Hong Kong, 16 Jun 2019 (AFP) - Os jovens de Hong Kong que enfrentaram a polícia de choque na última semana explicam por que escolheram a estratégia do confronto depois de anos de manifestações pacíficas contra a erosão das liberdades na ex-colônia britânica.

Em uma série de entrevistas com a AFP, esses jovens, em sua maioria estudantes, relatam ter perdido a fé nas manifestações pacíficas e campanhas de desobediência civil.

Os líderes dos movimentos pró-democracia anteriores estão presos e, por isso, os jovens de hoje não têm orientação e devem se organizar em pequenas células.

Este centro financeiro internacional, devolvido à China em 1997, foi palco de violência sem precedentes na última quarta-feira, quando jovens confrontaram a polícia para protestar contra um projeto de lei, que já foi suspenso, de extradições para a China continental.

Na linha de frente, Sharon, uma estudante de 18 anos, afirma ter percebido três dias antes que as manifestações pacíficas são inúteis.

Um número recorde de manifestantes - um milhão, de um total de sete milhões de habitantes, segundo os organizadores - foi às ruas para exigir a retirada do projeto de lei.

O executivo de Hong Kong se recusou a retirar o texto, embora tenha suspendido temporariamente seu processo legislativo no sábado.

- Preparados para o confronto -"Percebi que, mesmo que um milhão de pessoas protestem, isso não tem impacto", diz Sharon. "As pessoas entenderam que as manifestações pacíficas não funcionam".

Andrew, de 22 anos, e um grupo de oito amigos prepararam-se cuidadosamente antes de ir para a manifestação. Eles compraram material para se proteger, óculos e papel transparente para embalar alimentos e evitar as queimaduras provocadas pelo gás lacrimogêneo, além de ataduras para eventuais feridas.

"Ninguém nos disse para usar a força ou ir para a linha de frente", assegura.

A decisão de enfrentar as forças de ordem para tentar entrar no Conselho Legislativo (LegCo, Parlamento local) foi espontânea, sem ordens vindas de cima.

É evidente o contraste com o imenso movimento pró-democracia de 2014, quando os manifestantes ocuparam bairros inteiros por mais de dois meses para exigir que a eleição do chefe de governo fosse feita por sufrágio universal.
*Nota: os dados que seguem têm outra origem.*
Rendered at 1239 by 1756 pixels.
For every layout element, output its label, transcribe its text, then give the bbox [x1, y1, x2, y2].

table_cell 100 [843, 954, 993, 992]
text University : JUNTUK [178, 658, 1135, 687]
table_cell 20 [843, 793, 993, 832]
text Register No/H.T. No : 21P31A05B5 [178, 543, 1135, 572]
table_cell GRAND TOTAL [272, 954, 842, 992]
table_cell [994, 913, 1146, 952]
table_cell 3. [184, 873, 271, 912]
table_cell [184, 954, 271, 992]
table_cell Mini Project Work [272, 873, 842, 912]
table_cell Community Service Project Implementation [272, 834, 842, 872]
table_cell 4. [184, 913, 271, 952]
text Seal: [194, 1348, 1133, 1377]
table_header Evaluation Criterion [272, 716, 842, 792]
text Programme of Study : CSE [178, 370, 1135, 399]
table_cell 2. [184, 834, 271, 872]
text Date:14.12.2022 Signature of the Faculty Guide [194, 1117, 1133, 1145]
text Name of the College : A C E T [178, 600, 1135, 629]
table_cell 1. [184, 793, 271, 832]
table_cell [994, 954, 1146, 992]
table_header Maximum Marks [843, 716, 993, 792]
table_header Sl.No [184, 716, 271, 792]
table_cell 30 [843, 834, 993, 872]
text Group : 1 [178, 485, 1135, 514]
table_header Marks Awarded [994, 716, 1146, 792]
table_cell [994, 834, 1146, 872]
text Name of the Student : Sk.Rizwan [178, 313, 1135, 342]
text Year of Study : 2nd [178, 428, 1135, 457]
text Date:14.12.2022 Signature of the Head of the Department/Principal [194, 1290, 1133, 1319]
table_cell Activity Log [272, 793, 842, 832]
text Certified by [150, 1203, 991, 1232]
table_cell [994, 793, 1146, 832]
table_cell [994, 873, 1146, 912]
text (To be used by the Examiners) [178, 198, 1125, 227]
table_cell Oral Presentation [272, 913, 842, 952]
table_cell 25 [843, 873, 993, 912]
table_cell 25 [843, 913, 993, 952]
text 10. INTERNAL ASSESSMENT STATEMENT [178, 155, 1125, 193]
Apesar de confrontos esporádicos com a polícia, o movimento naquela época foi em grande parte pacífico, liderado por líderes claramente identificados.

Mas a "Revolta dos Guarda-chuvas" não conseguiu obter a menor concessão, e várias figuras do movimento, como o líder estudantil Joshua Wong e o estudante universitário cristão Benny Tai, estão na prisão.
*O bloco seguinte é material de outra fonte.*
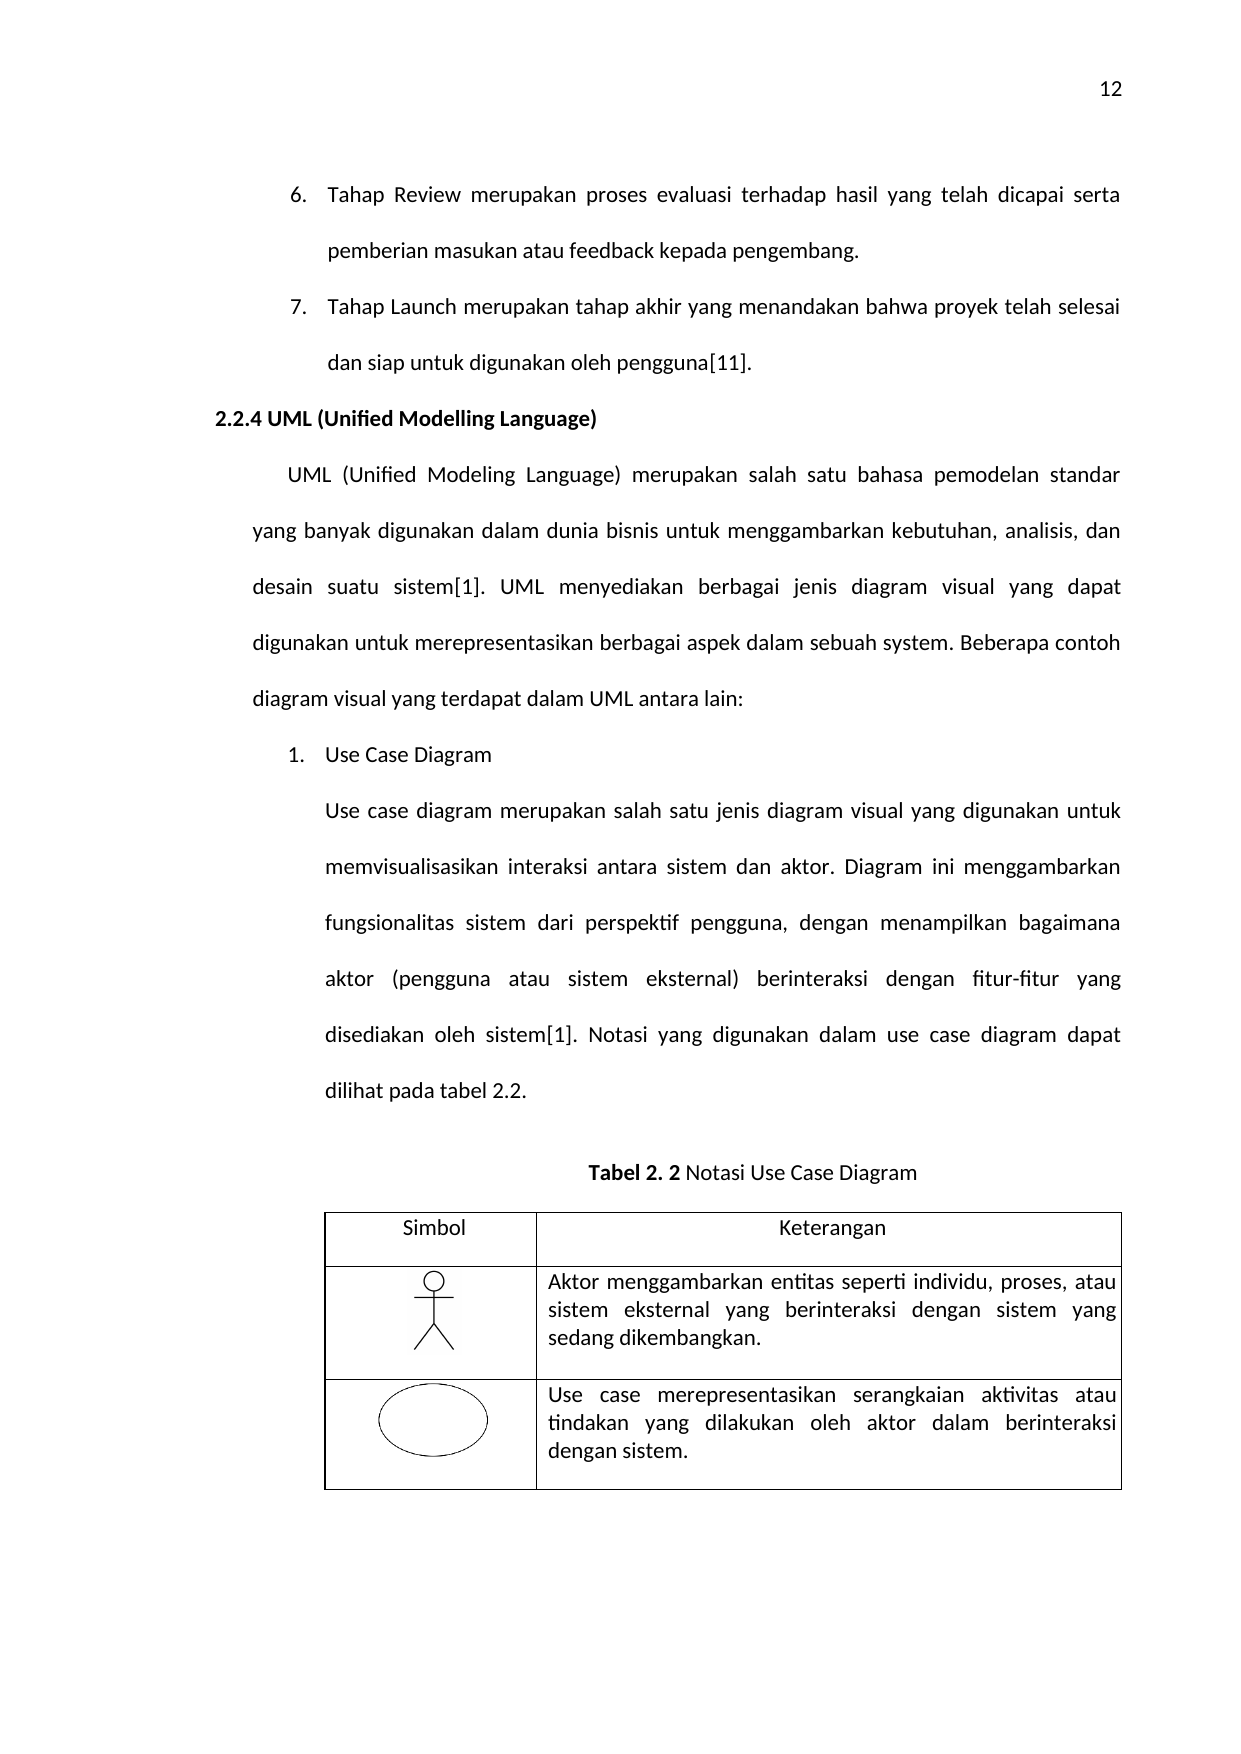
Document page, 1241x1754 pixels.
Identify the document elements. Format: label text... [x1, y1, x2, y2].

picture [371, 1380, 496, 1460]
table_header Keterangan [537, 1213, 1121, 1266]
table_cell Aktor menggambarkan entitas seperti individu, proses, atau sistem eksternal yang berinteraksi dengan sistem yang sedang dikembangkan. [537, 1267, 1121, 1379]
list Use case diagram merupakan salah satu jenis diagram visual yang digunakan untuk memvisualisasikan interaksi antara sistem dan aktor. Diagram ini menggambarkan fungsionalitas sistem dari perspektif pengguna, dengan menampilkan bagaimana aktor (pengguna atau sistem eksternal) berinteraksi dengan fitur-fitur yang disediakan oleh sistem. Notasi yang digunakan dalam use case diagram dapat dilihat pada tabel 2.2. [325, 796, 1122, 1104]
list UML (Unified Modelling Language) [215, 404, 1122, 432]
table_cell Use case merepresentasikan serangkaian aktivitas atau tindakan yang dilakukan oleh aktor dalam berinteraksi dengan sistem. [537, 1380, 1121, 1489]
list Tahap Review merupakan proses evaluasi terhadap hasil yang telah dicapai serta pemberian masukan atau feedback kepada pengembang. [290, 180, 1122, 264]
table_cell [326, 1267, 536, 1379]
text Tabel 2. Notasi Use Case Diagram [384, 1158, 1122, 1186]
picture [406, 1267, 462, 1355]
list Tahap Launch merupakan tahap akhir yang menandakan bahwa proyek telah selesai dan siap untuk digunakan oleh pengguna. [290, 292, 1122, 376]
table_header Simbol [326, 1213, 536, 1266]
table_cell [326, 1380, 536, 1489]
list Use Case Diagram [287, 740, 1122, 768]
list UML (Unified Modeling Language) merupakan salah satu bahasa pemodelan standar yang banyak digunakan dalam dunia bisnis untuk menggambarkan kebutuhan, analisis, dan desain suatu sistem. UML menyediakan berbagai jenis diagram visual yang dapat digunakan untuk merepresentasikan berbagai aspek dalam sebuah system. Beberapa contoh diagram visual yang terdapat dalam UML antara lain: [252, 460, 1122, 712]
"O que fizemos foi insuficiente para o governo perceber a raiva e o descontentamento do povo. E é por isso que agora decidimos mudar", acrescenta Andrew.

"Radicais e violentos"

A polícia descreveu a manifestação da quarta-feira de tumulto, com "pessoas organizadas, preparadas, radicais e violentas", segundo um comissário de polícia.
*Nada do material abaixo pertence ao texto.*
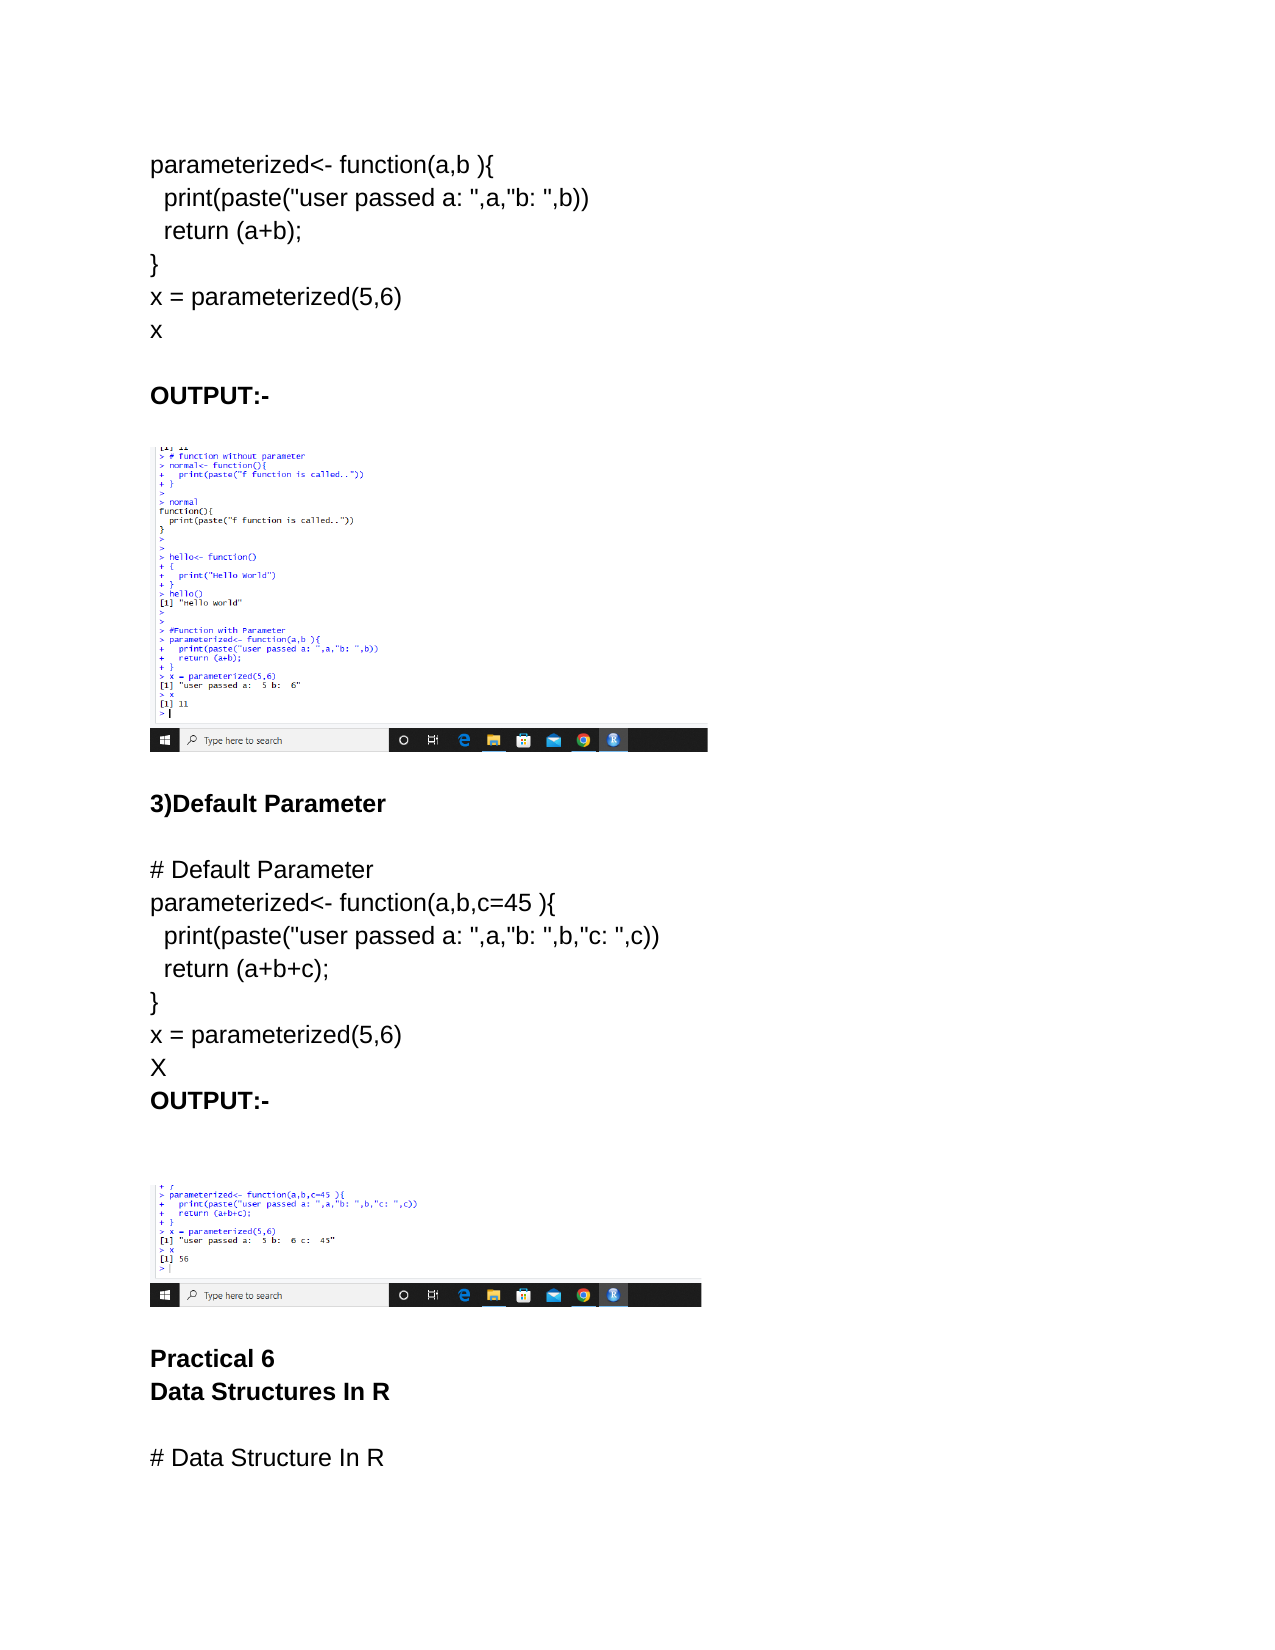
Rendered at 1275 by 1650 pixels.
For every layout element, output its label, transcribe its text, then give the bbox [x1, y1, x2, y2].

text 3)Default Parameter [150, 789, 1125, 817]
text # Data Structure In R [150, 1443, 1125, 1472]
text X [150, 1053, 1125, 1082]
text return (a+b+c); [150, 954, 1125, 983]
text x = parameterized(5,6) [150, 282, 1125, 311]
text # Default Parameter [150, 855, 1125, 883]
text OUTPUT:- [150, 1086, 1125, 1115]
text parameterized<- function(a,b,c=45 ){ [150, 888, 1125, 917]
text print(paste("user passed a: ",a,"b: ",b)) [150, 183, 1125, 212]
text OUTPUT:- [150, 381, 1125, 410]
text } [150, 987, 1125, 1016]
text print(paste("user passed a: ",a,"b: ",b,"c: ",c)) [150, 921, 1125, 949]
text } [150, 249, 1125, 278]
text Practical 6 [150, 1344, 1125, 1372]
text return (a+b); [150, 216, 1125, 245]
text x [150, 315, 1125, 344]
picture [150, 447, 708, 752]
text Data Structures In R [150, 1377, 1125, 1406]
text x = parameterized(5,6) [150, 1020, 1125, 1049]
text parameterized<- function(a,b ){ [150, 150, 1125, 179]
picture [150, 1185, 702, 1307]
O chefe de polícia de Hong Kong defendeu seus agentes e afirmou que eles foram atacados com projéteis, como paralelepípedos.

Carrie Lam, chefe do Executivo pró-Pequim da cidade, também criticou os tumultos e se recusou a pedir desculpas pela dispersão violenta dos manifestantes, ainda que no sábado tenha anunciado a suspensão do polêmico projeto.

Mas tanto as forças de segurança quanto a própria Lam foram acusadas de uso excessivo da força por grupos de direitos humanos, advogados e juristas.

Vários pais de família manifestaram com cartazes perguntando: "Não atirem nos nossos filhos".

Andrew, que afirma ter sido espancado com cassetetes, garante que as pessoas começaram a justificar as táticas mais radicais.

"Havia pessoas de terno que vieram nos perguntar se precisávamos de alguma coisa", disse ele.

Leung, uma estudante que participou de todas as manifestações dos últimos anos, diz que sua geração "não tem nada a perder".

Para Andrew, as possíveis repercussões do projeto de extradição são mais fortes do que o medo de ser preso. "Mesmo se eu escolher o conforto e me tornar um banqueiro, se esta lei for adotada, me sentirei ameaçado".